What are the lines, written out exactly, from the one containing "left ear: (143, 59)" to the end of the entries below? Include both ends and nothing more.

[Records contained in a dataset]
_____
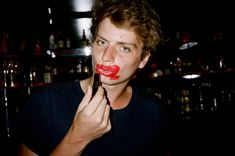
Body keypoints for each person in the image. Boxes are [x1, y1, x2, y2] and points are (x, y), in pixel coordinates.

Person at [17, 0, 174, 155]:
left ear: (143, 59)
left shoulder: (153, 112)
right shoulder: (45, 103)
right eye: (101, 42)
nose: (106, 56)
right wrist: (77, 138)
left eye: (124, 48)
_____
§ Exercise solution:
left ear: (143, 59)
left shoulder: (153, 112)
right shoulder: (45, 103)
right eye: (101, 42)
nose: (106, 56)
right wrist: (77, 138)
left eye: (124, 48)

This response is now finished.